### Task goal
Return the data exactly, without pictures.

[Available data — start]

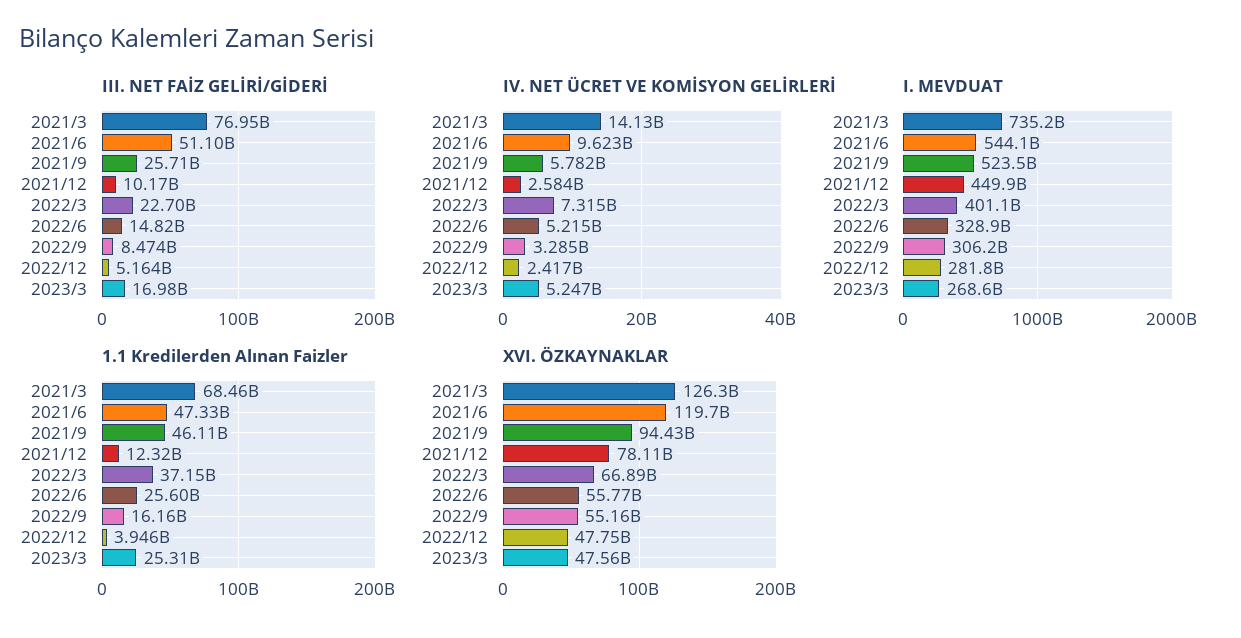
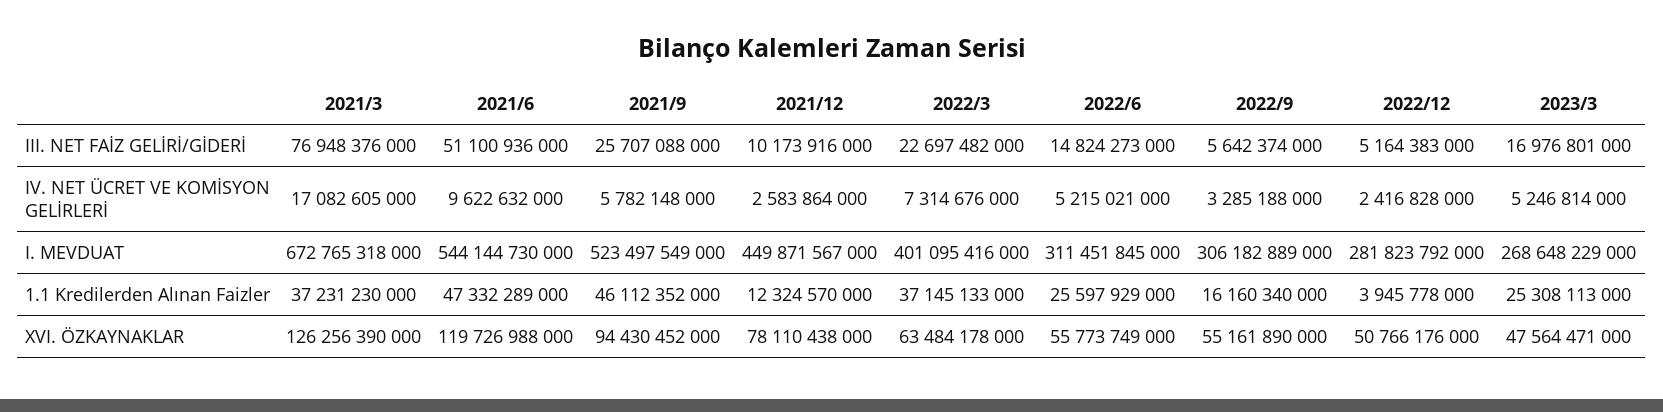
  {
    "III. NET FAİZ GELİRİ/GİDERİ": {
      "2021/3": 76948376000,
      "2021/6": 51100936000,
      "2021/9": 25707088000,
      "2021/12": 10173916000,
      "2022/3": 22697482000,
      "2022/6": 14824273000,
-     "2022/9": 8474000000,
+     "2022/9": 5642374000,
      "2022/12": 5164383000,
      "2023/3": 16976801000
    },
    "IV. NET ÜCRET VE KOMİSYON GELİRLERİ": {
-     "2021/3": 14130000000,
+     "2021/3": 17082605000,
      "2021/6": 9622632000,
      "2021/9": 5782148000,
      "2021/12": 2583864000,
      "2022/3": 7314676000,
      "2022/6": 5215021000,
      "2022/9": 3285188000,
      "2022/12": 2416828000,
      "2023/3": 5246814000
    },
    "I. MEVDUAT": {
-     "2021/3": 735200000000,
+     "2021/3": 672765318000,
      "2021/6": 544144730000,
      "2021/9": 523497549000,
      "2021/12": 449871567000,
      "2022/3": 401095416000,
-     "2022/6": 328900000000,
+     "2022/6": 311451845000,
      "2022/9": 306182889000,
      "2022/12": 281823792000,
      "2023/3": 268648229000
    },
    "1.1 Kredilerden Alınan Faizler": {
-     "2021/3": 68460000000,
+     "2021/3": 37231230000,
      "2021/6": 47332289000,
      "2021/9": 46112352000,
      "2021/12": 12324570000,
      "2022/3": 37145133000,
      "2022/6": 25597929000,
      "2022/9": 16160340000,
      "2022/12": 3945778000,
      "2023/3": 25308113000
    },
    "XVI. ÖZKAYNAKLAR": {
      "2021/3": 126256390000,
      "2021/6": 119726988000,
      "2021/9": 94430452000,
      "2021/12": 78110438000,
-     "2022/3": 66890000000,
+     "2022/3": 63484178000,
      "2022/6": 55773749000,
      "2022/9": 55161890000,
-     "2022/12": 47750000000,
+     "2022/12": 50766176000,
      "2023/3": 47564471000
    }
  }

[Available data — finish]

### Response to this task
  {
    "III. NET FAİZ GELİRİ/GİDERİ": {
      "2021/3": 76948376000,
      "2021/6": 51100936000,
      "2021/9": 25707088000,
      "2021/12": 10173916000,
      "2022/3": 22697482000,
      "2022/6": 14824273000,
-     "2022/9": 8474000000,
+     "2022/9": 5642374000,
      "2022/12": 5164383000,
      "2023/3": 16976801000
    },
    "IV. NET ÜCRET VE KOMİSYON GELİRLERİ": {
-     "2021/3": 14130000000,
+     "2021/3": 17082605000,
      "2021/6": 9622632000,
      "2021/9": 5782148000,
      "2021/12": 2583864000,
      "2022/3": 7314676000,
      "2022/6": 5215021000,
      "2022/9": 3285188000,
      "2022/12": 2416828000,
      "2023/3": 5246814000
    },
    "I. MEVDUAT": {
-     "2021/3": 735200000000,
+     "2021/3": 672765318000,
      "2021/6": 544144730000,
      "2021/9": 523497549000,
      "2021/12": 449871567000,
      "2022/3": 401095416000,
-     "2022/6": 328900000000,
+     "2022/6": 311451845000,
      "2022/9": 306182889000,
      "2022/12": 281823792000,
      "2023/3": 268648229000
    },
    "1.1 Kredilerden Alınan Faizler": {
-     "2021/3": 68460000000,
+     "2021/3": 37231230000,
      "2021/6": 47332289000,
      "2021/9": 46112352000,
      "2021/12": 12324570000,
      "2022/3": 37145133000,
      "2022/6": 25597929000,
      "2022/9": 16160340000,
      "2022/12": 3945778000,
      "2023/3": 25308113000
    },
    "XVI. ÖZKAYNAKLAR": {
      "2021/3": 126256390000,
      "2021/6": 119726988000,
      "2021/9": 94430452000,
      "2021/12": 78110438000,
-     "2022/3": 66890000000,
+     "2022/3": 63484178000,
      "2022/6": 55773749000,
      "2022/9": 55161890000,
-     "2022/12": 47750000000,
+     "2022/12": 50766176000,
      "2023/3": 47564471000
    }
  }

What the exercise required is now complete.